Inama-Sternegg’s essay is a sympathetic but exacting review of Gustav Schmoller’s general economics. Its central issue is methodological: whether a historically grounded economics can still be theoretical. The opening problem is the status of economic law itself.
Im letzten Grunde ist diese Frage gleichbedeutend mit der nicht minder oft aufgeworfenen Frage, ob es allgemein gültige Gesetze der Volkswirtschaft gibt.
English translation: At bottom, this question is equivalent to the no less frequently raised question of whether there are universally valid laws of political economy.
Inama rejects both extremes: timeless deductive laws detached from history, and a purely descriptive historicism unable to generalize. He defends abstraction, but only when it is drawn from comparable social-economic formations. For that reason, the historical school’s critique of classical economics must be made carefully. Classical theory was not simply wrong because it formulated general propositions.
Zwar der Vorwurf, der von hier aus der klassischen Nationalökonomie gemacht wurde, sie habe sich mit ihren abstrakten Lehren von Wert und Preis, Lohn und Rente vermessen, allgemein gültige Gesetze zu formulieren, ist innerlich nicht begründet.
English translation: The reproach made from this quarter against classical economics—that with its abstract doctrines of value and price, wages and rent, it presumed to formulate universally valid laws—is not, in its inner substance, well founded.
The real issue is not abstraction as such, but the level and historical control of abstraction. Inama therefore distinguishes economic theory from mere economic history. Collections of facts, however exact, do not yet constitute theory unless they are organized into concepts of recurrent social processes.
Nur darf eben nicht verkannt werden, daß diese Ergebnisse nicht Bestandteil einer Theorie der Volkswirtschaft, wenigstens in dem gegenwärtigen Zustande ihrer Ausbildung, sondern reine Wirtschaftsgeschichte sind.
English translation: It must only not be overlooked that these results are not, at least in the present state of its development, a component of a theory of political economy, but are pure economic history.
This distinction lets him praise Schmoller precisely where Schmoller’s practice exceeds his own methodological caution.
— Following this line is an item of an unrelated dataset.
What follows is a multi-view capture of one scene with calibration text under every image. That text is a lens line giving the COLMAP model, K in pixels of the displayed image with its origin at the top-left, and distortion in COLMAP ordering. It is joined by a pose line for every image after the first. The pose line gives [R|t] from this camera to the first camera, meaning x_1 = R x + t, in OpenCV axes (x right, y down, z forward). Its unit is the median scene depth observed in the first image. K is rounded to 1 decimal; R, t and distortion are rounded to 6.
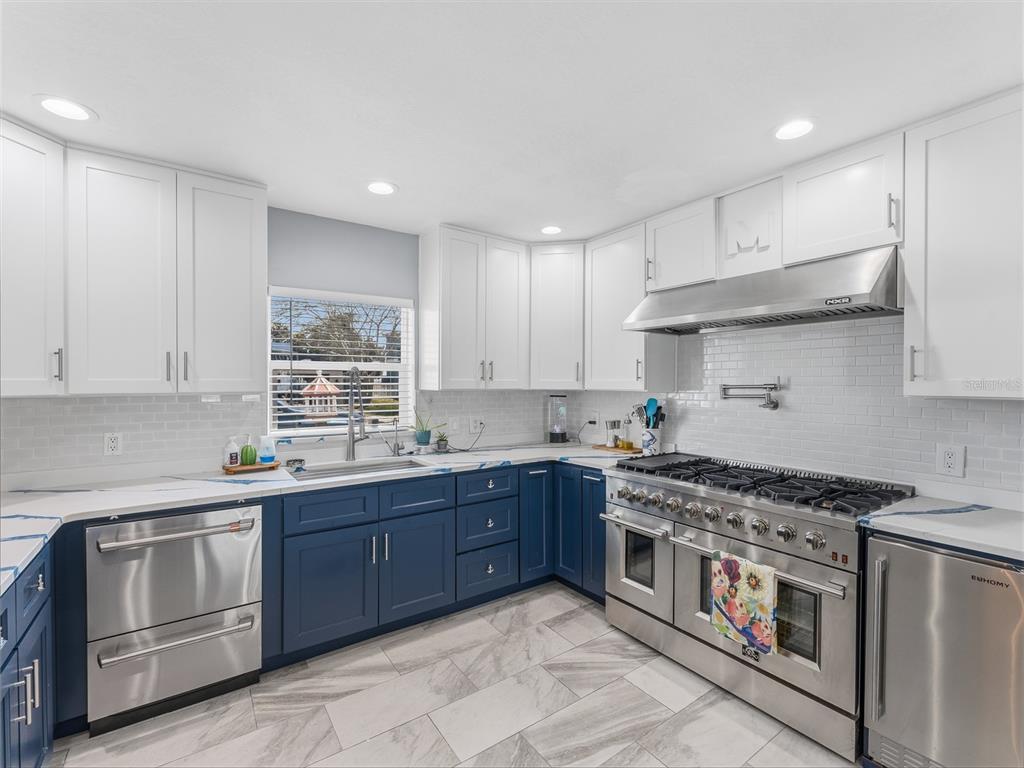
lens RADIAL K [[460.1, 0, 513.3], [0, 460.1, 385.2], [0, 0, 1]] dist [0.000995, 0.000029]
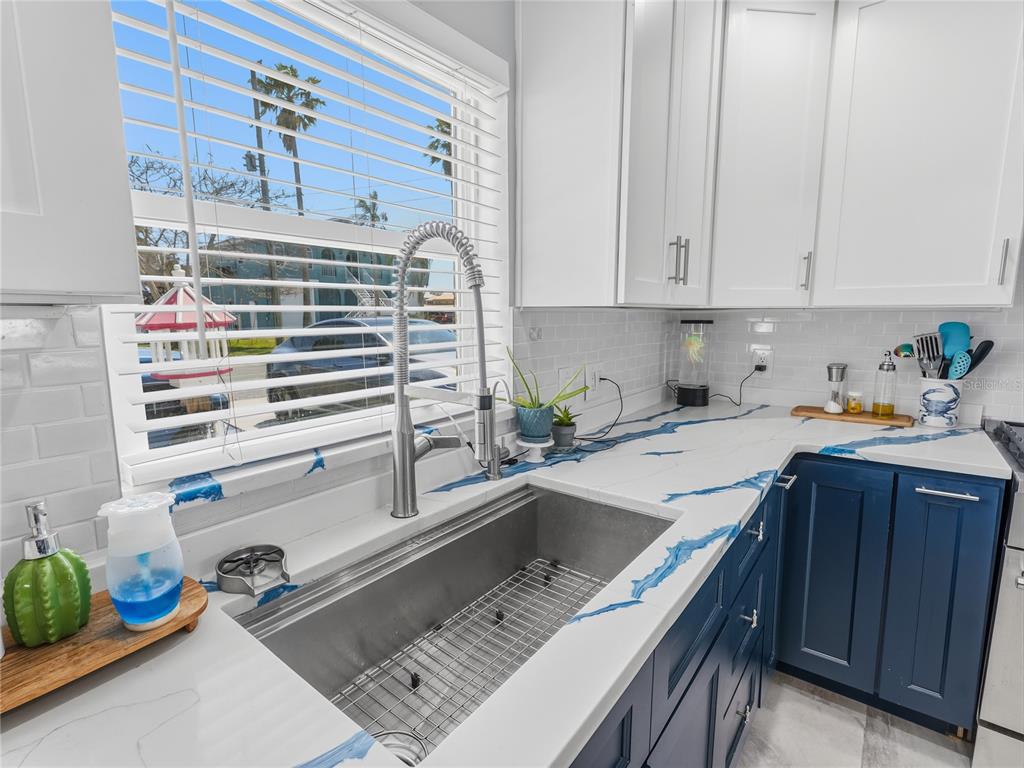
lens RADIAL K [[496.7, 0, 511.7], [0, 496.7, 386.3], [0, 0, 1]] dist [-0.006330, -0.000533]
pose [[0.956606, -0.046073, 0.287719, -0.355370], [0.005613, 0.990151, 0.139893, 0.019599], [-0.291330, -0.132208, 0.947443, 0.606683]]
Schmoller’s work demonstrates that historical-realistic research can become theoretically fruitful by reconstructing the organization and movement of economic life: markets, exchange, money, credit, price formation, rent, income distribution, and institutional development.
Schmollers Werk selbst beweist, daß die historisch-realistische Forschung auch für die Theorie mehr zu leisten vermag, als er ihr in seinem allgemeinen Teile zuzuschreiben sich getraut.
English translation: Schmoller’s work itself proves that historical–realistic research can accomplish more for theory as well than he ventures to attribute to it in his general part.
Inama’s agreement with Schmoller is strongest on the social conception of economics. Volkswirtschaftslehre does not study isolated individuals but the economy as a collective, institutionally ordered life-process of a people. Yet this agreement also grounds his criticism. Schmoller’s preparatory sections on psychology, ethics, anthropology, geography, and sociology are often illuminating, but they risk overburdening economics with foundations borrowed from neighboring sciences. Inama wants synthesis without disciplinary sprawl.
He is also critical of the work’s internal balance. Schmoller’s emphasis on social organization and distribution leaves the theory of production less fully developed than it should be. For Inama, production is not merely a technical prelude to exchange; it concerns the economic power of the people as a whole, including land use, sustainability, diminishing returns, technical progress, forestry, mining, agriculture, and industrial transformation.
The essay’s most admiring pages concern Schmoller’s treatment of markets, prices, rent, and distribution. Here Inama sees the historical method at its best. Price is not an abstract point of equilibrium only, but the outcome of market organization, transport, intermediaries, competition, monopoly, public intervention, credit, and legal-institutional arrangements. The old problem of the just price therefore returns in modern form as a question of market order and social regulation, not as scholastic moralism.
Inama’s final judgment is that Schmoller’s Volkswirtschaftslehre is not a closed deductive system but a powerful anatomy of modern economic society. Its importance lies in showing how economics can remain theoretical while treating its object as historical, institutional, collective, developmental, and ethically consequential.